Distributed processing in Julia is represented mainly by the package Distributed.jl.

COBREXA.jl is able to utilize this existing system to almost transparently run the large parallelizable analyses on multiple CPU cores and multiple computers connected through the network. Ultimately, the approach scales to thousands of computing nodes in large HPC facilities.

Users may run the analyses in parallel to gain speed-ups. The usual workflow in COBREXA.jl is quite straightforward:

  1. Import the Distributed package and add worker processes, e.g. using addprocs.
  2. Pick an analysis function that can be parallelized (such as screen or flux_variability_analysis) and prepare it to work on the data.
  3. Pass the desired set of worker IDs to the function using workers= argument, in the simplest form using e.g. screen(..., workers=workers()).
  4. Worker communication will be managed automatically, and the results will be computed "as usual", just appropriately faster.

Specific documentation is available about running parallel analysis locally and running distributed analysis in HPC clusters.

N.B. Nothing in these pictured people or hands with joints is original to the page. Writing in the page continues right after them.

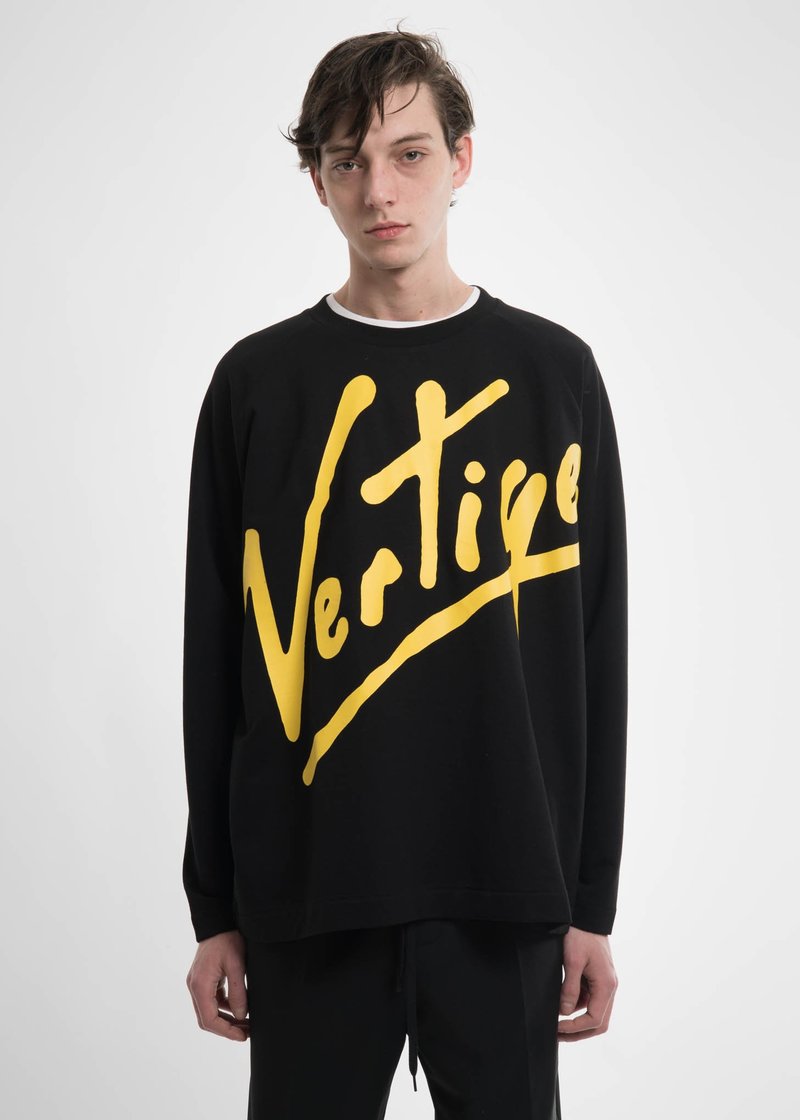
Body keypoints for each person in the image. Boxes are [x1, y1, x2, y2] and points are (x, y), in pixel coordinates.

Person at [182, 24, 628, 1120]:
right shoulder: (256, 386)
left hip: (504, 887)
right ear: (317, 180)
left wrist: (589, 901)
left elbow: (595, 651)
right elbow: (215, 656)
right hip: (310, 889)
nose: (379, 190)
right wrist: (214, 909)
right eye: (347, 160)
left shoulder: (553, 375)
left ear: (460, 159)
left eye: (409, 153)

Functions that support parallelization

The functions that support parallel execution include:

Notably, the screening functions can be reused to run many other kinds of analyses which, in turn, inherit the parallelizability. This includes a wide range of use-cases that can thus be parallelized very easily:

  • single and multiple gene deletions (and other genetic modifications)
  • multiple reaction knockouts
  • envelope-like production profiles (e.g., enzyme-constrained growth profiles)
  • growth media explorations (such as explorations of metabolite depletion)

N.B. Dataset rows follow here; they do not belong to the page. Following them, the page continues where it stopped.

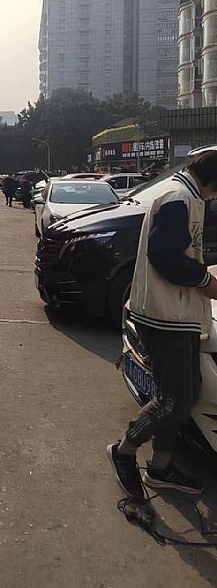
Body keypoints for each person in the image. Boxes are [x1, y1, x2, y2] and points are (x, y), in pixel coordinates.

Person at [107, 150, 217, 499]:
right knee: (173, 400)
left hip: (177, 314)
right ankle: (124, 450)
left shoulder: (187, 195)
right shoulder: (178, 198)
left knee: (187, 394)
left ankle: (161, 466)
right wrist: (206, 280)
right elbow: (164, 255)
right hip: (166, 316)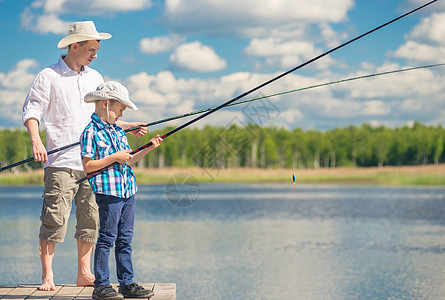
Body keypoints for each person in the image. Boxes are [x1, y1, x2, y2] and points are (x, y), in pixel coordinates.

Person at [22, 21, 147, 291]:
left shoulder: (95, 77)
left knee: (90, 220)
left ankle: (84, 273)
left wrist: (128, 126)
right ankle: (48, 276)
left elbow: (103, 119)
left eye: (97, 49)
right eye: (91, 49)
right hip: (62, 164)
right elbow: (32, 111)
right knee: (54, 220)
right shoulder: (48, 75)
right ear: (74, 46)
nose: (95, 55)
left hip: (95, 164)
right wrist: (36, 141)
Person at [80, 81, 162, 300]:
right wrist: (114, 157)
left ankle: (126, 283)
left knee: (125, 239)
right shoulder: (90, 132)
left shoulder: (117, 131)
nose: (120, 114)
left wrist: (148, 147)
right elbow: (88, 166)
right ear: (106, 104)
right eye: (119, 110)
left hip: (128, 190)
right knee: (107, 238)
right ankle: (102, 286)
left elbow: (129, 160)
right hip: (109, 193)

Mitigating parallel inefficiencies

Ideally, the speedup gained by parallel processing should be proportional to the amount of hardware one add as the workers. To reach that, it is beneficial to be aware of factors that reduce the parallel efficiency, which can be summarized as follows:

  • Parallelization within single runs of the linear solver is typically not supported (and if it is, it may be inefficient for common problem sizes). Normally, we want to parallelize the analyzes that comprise multiple independent runs of the solvers.
  • Some analysis function, such as flux_variability_analysis, have serial parts that can not be parallelized by default. Usually, pipelines may avoid the inefficiency by precomputing the serial analysis parts without involving the cluster of the workers.
  • Frequent worker communication may vastly reduce the efficiency of parallel processing; typically this happens if the time required for individual analysis steps is smaller than the network round-trip-time to the worker processes. Do not use parallelization for very small tasks.
  • Transferring large amounts of data among workers may hamper parallel efficiency too. Use a single loaded model data object and apply any required small modifications directly on the workers to avoid this kind of inefficiency.
Cost of the distribution and parallelization overhead

Before allocating extra resources into the distributed execution, always check that the tasks are properly parallelizable and sufficiently large to saturate the computation resources, so that the invested energy is not wasted. Amdahl's and Gustafson's laws give a better overview of the sources and consequences of the parallelization inefficiencies, and the costs of the resulting overhead.